Hierzu folgende Anmerkungen:
1) Ich kann jedenfalls nicht bestätigen, dass Wladimir Kramnik die Lust am
Schach verloren habe. Den Zusatz, dass die Schachfreunde dieses spürten halte
ich für eine journalistisch fragwürdige Suggestion, die die beabsichtigte
Tendenz Ihres Berichts entlarvt.
2) Wo bitte ist der statistische Beweis, dass Kramnik in Turnieren im
durchschnittlichem Vergleich zu allen anderen Topspielern mehr Kurzremisen
gespielt hat? Falsche Behauptungen werden auch durch fortwährende Wiederholungen
nicht richtiger. Kramnik hat nach dem WM-Kampf mit Peter Leko sicherlich nicht
in Bestform gespielt und musste dabei einige gesundheitliche Probleme meistern.

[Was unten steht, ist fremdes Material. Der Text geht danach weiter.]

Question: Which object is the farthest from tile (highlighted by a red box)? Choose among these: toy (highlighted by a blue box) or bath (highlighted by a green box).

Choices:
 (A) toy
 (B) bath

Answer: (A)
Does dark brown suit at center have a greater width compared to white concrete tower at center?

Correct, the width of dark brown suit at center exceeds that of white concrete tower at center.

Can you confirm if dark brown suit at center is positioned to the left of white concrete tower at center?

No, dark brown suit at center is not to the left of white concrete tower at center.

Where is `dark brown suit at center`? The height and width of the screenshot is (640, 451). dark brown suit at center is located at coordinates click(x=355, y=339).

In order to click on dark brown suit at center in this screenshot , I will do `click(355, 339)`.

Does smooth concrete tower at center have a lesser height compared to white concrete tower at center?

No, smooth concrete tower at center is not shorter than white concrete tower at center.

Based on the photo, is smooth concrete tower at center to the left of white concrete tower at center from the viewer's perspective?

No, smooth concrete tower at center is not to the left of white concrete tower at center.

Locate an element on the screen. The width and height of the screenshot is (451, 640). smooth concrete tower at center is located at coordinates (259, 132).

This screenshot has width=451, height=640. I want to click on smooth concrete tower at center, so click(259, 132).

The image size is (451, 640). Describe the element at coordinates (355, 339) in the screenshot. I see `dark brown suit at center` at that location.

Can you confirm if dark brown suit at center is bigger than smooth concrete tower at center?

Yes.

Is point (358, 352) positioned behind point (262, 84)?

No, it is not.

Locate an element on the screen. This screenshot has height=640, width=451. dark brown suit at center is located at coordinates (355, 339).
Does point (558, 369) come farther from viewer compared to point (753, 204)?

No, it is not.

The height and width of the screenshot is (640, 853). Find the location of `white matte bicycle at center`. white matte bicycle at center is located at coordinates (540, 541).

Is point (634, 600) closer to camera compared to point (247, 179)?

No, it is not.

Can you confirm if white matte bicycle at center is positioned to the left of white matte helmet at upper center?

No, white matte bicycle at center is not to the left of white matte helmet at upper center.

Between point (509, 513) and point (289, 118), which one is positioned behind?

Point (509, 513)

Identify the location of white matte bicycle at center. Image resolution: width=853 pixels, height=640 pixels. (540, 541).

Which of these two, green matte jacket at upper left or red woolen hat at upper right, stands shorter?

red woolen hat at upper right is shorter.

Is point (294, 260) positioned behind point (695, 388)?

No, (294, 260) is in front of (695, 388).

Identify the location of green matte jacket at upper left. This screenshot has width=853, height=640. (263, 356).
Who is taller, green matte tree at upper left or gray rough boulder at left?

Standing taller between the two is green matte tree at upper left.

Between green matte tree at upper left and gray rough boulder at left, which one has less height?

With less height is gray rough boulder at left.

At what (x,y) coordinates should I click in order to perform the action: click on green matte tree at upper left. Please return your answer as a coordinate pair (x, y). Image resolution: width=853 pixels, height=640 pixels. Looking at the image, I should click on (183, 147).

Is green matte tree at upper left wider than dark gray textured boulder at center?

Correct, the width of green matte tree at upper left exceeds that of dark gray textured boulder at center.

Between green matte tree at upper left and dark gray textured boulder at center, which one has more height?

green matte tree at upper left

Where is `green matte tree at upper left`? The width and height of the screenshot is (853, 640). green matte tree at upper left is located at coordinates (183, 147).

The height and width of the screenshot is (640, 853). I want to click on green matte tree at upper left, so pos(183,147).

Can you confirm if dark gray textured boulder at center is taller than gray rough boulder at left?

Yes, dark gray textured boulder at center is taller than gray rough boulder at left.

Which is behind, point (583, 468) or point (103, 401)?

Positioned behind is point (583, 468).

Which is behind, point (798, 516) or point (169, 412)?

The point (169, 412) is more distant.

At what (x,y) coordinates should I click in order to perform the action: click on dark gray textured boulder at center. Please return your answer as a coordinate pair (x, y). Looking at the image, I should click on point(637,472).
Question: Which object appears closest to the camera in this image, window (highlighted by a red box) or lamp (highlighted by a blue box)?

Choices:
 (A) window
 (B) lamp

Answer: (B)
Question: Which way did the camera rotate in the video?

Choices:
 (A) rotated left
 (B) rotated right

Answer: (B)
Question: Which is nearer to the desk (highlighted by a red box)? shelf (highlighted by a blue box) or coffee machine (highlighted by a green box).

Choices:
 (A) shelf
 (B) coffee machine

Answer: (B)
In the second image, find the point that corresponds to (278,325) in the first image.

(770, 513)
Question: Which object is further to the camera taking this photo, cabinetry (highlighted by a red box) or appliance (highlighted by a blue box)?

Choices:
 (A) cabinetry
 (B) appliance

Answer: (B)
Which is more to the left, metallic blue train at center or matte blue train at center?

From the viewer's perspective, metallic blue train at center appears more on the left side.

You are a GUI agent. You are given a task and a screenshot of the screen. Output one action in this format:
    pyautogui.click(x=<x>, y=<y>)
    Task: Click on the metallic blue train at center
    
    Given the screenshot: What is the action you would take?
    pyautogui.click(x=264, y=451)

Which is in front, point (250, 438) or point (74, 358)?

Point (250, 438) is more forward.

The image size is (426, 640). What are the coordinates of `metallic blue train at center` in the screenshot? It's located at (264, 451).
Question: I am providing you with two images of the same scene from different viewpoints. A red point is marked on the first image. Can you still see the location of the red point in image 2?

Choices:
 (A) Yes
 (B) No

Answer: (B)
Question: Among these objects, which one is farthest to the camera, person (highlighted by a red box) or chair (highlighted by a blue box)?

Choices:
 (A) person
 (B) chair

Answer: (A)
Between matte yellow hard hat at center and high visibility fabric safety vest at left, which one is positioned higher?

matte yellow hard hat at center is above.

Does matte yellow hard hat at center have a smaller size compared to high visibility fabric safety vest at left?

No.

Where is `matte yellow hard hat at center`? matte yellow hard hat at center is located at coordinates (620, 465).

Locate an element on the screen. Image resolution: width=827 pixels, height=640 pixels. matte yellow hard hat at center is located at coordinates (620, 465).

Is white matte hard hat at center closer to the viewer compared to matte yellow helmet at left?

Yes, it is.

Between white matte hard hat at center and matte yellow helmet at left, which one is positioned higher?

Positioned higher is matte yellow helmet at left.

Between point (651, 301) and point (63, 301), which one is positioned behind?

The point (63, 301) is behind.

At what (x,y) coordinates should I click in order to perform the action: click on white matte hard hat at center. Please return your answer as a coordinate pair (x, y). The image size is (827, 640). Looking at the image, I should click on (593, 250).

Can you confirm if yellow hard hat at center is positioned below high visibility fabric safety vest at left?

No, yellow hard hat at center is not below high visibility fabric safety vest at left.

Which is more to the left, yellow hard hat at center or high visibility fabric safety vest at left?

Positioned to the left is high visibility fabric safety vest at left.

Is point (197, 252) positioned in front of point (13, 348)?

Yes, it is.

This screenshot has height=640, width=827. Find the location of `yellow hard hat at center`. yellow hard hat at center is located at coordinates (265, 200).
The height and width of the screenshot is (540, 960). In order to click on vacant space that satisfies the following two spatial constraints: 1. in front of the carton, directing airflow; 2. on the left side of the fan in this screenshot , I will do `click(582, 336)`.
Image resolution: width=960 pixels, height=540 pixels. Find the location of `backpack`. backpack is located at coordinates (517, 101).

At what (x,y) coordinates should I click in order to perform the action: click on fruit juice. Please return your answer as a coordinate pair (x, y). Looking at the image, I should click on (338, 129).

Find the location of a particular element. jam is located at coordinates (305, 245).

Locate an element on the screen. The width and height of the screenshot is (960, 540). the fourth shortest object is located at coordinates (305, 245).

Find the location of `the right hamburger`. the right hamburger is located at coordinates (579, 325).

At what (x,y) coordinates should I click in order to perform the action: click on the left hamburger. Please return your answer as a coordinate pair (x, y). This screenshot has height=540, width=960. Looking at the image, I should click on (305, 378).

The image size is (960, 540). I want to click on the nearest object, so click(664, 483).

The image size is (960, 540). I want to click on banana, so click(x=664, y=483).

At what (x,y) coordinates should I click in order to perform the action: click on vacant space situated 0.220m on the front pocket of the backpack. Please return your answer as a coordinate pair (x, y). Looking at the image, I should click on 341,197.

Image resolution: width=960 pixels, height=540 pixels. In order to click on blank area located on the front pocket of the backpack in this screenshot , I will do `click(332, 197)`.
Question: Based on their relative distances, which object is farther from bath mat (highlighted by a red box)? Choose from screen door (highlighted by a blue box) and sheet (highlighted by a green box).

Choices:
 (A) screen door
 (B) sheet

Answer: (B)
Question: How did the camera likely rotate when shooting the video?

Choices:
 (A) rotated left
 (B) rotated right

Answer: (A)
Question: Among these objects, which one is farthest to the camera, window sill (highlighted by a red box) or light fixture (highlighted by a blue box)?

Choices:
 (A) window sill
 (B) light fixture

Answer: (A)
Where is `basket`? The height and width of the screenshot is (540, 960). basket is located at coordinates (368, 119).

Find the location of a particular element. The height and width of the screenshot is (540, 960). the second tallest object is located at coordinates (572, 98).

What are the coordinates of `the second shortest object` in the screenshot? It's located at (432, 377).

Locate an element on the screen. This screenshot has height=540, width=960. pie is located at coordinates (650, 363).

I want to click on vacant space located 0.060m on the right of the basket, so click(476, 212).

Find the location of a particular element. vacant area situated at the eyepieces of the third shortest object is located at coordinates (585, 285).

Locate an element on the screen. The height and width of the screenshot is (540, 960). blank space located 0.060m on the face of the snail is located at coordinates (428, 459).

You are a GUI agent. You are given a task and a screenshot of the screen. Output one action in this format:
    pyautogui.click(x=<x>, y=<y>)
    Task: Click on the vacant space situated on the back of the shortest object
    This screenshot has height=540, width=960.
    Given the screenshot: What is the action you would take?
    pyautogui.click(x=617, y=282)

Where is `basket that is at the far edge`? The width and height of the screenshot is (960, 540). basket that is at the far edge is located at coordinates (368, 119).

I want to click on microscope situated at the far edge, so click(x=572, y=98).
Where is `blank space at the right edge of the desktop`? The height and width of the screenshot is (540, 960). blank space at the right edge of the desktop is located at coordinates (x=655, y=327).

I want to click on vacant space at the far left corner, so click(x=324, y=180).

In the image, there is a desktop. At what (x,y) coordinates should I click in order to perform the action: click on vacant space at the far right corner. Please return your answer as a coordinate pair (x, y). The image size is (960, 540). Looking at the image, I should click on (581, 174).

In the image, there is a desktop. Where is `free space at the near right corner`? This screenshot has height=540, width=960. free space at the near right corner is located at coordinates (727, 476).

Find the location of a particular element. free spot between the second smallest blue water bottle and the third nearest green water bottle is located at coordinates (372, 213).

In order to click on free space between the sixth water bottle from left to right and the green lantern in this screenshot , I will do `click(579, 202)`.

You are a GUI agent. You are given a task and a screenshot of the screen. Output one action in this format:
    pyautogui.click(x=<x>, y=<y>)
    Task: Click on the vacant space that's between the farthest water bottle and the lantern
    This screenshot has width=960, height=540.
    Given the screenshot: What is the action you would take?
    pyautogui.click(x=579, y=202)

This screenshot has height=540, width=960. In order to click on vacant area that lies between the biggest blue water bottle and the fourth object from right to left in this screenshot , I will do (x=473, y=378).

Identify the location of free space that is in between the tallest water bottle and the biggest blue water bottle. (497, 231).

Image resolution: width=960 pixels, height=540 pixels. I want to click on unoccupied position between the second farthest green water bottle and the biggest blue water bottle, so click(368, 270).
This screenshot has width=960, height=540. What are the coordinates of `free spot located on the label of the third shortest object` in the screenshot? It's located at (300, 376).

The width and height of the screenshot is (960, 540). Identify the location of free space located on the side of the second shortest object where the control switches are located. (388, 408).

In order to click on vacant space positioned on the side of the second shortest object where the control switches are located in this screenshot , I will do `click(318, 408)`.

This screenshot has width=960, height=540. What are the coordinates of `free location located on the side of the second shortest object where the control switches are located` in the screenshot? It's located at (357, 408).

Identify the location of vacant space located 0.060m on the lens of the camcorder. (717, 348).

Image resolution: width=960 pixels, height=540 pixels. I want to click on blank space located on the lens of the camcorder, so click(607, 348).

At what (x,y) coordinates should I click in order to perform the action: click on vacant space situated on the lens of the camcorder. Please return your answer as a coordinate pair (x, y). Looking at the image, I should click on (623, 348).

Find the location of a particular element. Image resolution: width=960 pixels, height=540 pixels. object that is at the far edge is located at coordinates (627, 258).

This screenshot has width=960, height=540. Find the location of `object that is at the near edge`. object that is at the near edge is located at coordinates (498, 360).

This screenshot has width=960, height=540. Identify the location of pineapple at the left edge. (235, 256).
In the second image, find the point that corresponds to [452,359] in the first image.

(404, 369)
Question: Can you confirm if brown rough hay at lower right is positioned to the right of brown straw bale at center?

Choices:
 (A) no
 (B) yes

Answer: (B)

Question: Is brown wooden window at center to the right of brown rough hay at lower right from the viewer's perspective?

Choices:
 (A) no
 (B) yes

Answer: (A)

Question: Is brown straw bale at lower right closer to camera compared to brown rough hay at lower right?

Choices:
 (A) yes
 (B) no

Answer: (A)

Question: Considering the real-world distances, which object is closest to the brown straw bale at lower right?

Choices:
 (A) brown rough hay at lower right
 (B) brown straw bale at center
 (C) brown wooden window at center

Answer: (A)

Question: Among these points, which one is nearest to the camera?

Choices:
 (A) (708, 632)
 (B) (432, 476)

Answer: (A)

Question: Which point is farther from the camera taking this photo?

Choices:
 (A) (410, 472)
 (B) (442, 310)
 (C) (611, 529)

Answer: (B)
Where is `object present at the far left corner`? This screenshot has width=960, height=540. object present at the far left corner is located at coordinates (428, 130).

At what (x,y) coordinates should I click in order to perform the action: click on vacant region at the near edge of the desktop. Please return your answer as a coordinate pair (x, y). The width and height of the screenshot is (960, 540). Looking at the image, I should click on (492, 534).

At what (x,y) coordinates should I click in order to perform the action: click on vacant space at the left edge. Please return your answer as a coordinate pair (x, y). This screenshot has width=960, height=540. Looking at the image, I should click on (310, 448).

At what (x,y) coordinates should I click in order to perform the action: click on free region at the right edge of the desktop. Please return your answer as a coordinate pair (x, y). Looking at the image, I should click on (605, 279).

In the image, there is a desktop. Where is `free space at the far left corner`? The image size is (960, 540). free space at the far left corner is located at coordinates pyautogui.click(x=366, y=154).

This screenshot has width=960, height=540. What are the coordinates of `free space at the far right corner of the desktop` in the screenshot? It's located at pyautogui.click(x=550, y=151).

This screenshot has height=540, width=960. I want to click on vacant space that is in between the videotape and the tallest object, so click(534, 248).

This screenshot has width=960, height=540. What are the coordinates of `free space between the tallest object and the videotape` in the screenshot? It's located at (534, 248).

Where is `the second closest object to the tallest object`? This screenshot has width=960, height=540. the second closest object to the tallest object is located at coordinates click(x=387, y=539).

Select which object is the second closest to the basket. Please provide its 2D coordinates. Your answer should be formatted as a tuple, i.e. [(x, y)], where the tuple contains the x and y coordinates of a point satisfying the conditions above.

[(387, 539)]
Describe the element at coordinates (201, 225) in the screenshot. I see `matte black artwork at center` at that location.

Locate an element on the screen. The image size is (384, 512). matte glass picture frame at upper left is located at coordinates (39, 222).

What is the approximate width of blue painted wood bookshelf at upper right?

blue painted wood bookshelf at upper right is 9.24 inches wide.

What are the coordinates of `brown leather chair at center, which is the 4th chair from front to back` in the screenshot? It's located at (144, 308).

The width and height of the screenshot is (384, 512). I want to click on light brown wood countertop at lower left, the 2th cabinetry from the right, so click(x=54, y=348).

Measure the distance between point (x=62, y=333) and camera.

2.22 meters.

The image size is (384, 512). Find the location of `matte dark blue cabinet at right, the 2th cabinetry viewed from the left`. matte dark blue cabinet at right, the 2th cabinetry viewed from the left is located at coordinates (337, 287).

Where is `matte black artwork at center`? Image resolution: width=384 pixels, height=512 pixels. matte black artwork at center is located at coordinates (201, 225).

Jedoch bezeugen die von ihm in 2005 gespielten Turniere (Wijk aan Zee, Monaco,
Französische Meisterschaft, Sofia, Dortmund) genau das Gegenteil eines Spielers,
der auf Kurzremisen aus ist.
3) Die abfällige Bemerkung "Auch den Titelkampf gegen Peter Leko konnte er
nur gerade eben so remis gestalten" grenzt an Respektlosigkeit nicht nur
gegenüber Kramnik sondern auch gegenüber Peter Leko. Es ist sicher keine Schande
einen Wettkampf gegen Peter Leko auszugleichen. Möglicherweise ist Ihnen
entgangen, dass Peter Leko (seit 6 Jahren ununterbrochen in den Top Ten und
einer der führenden internationalen Großmeister) bei seinen direkten
Konkurrenten gleichermaßen als WM-Anwärter und als einer der stärksten
Matchspieler unserer Zeit hohe Anerkennung genießt.
"Ob die FIDE tatsächlich einen Neustart schafft, hängt aber davon ab, wie es
nach dem WM-Turnier weiter geht. Der entscheidende Punkt ist ein überzeugender
regelmäßiger Zyklus mit unveränderten Regeln. Darüber wurde in Prag damals keine
Vereinbarung getroffen. Und darüber liegt auch jetzt keine gesicherten
Informationen vor."
Die Behauptung, dass in Prag keine Vereinbarung über einen regelmäßigen
WM-Zyklus getroffen wurde ist falsch. Ich empfehle dem Autor dringend die
vollständige Prager Vereinbarung zu lesen. Dort wurde nämlich in der Tat ein
künftiger WM-Zyklus nach dem Vereinigungskampf vereinbart. Falls die Prager
Vereinbarungen tatsächlich zum Wohle der professionellen Schachwelt umgesetzt
würden, wäre eine solche Entwicklung sicherlich nicht zuletzt auch Wladimir
Kramnik zu verdanken.
Mit freundlichen Grüßen
Carsten Hensel
(Manager von Wladimir Kramnik, Schach-Weltmeister)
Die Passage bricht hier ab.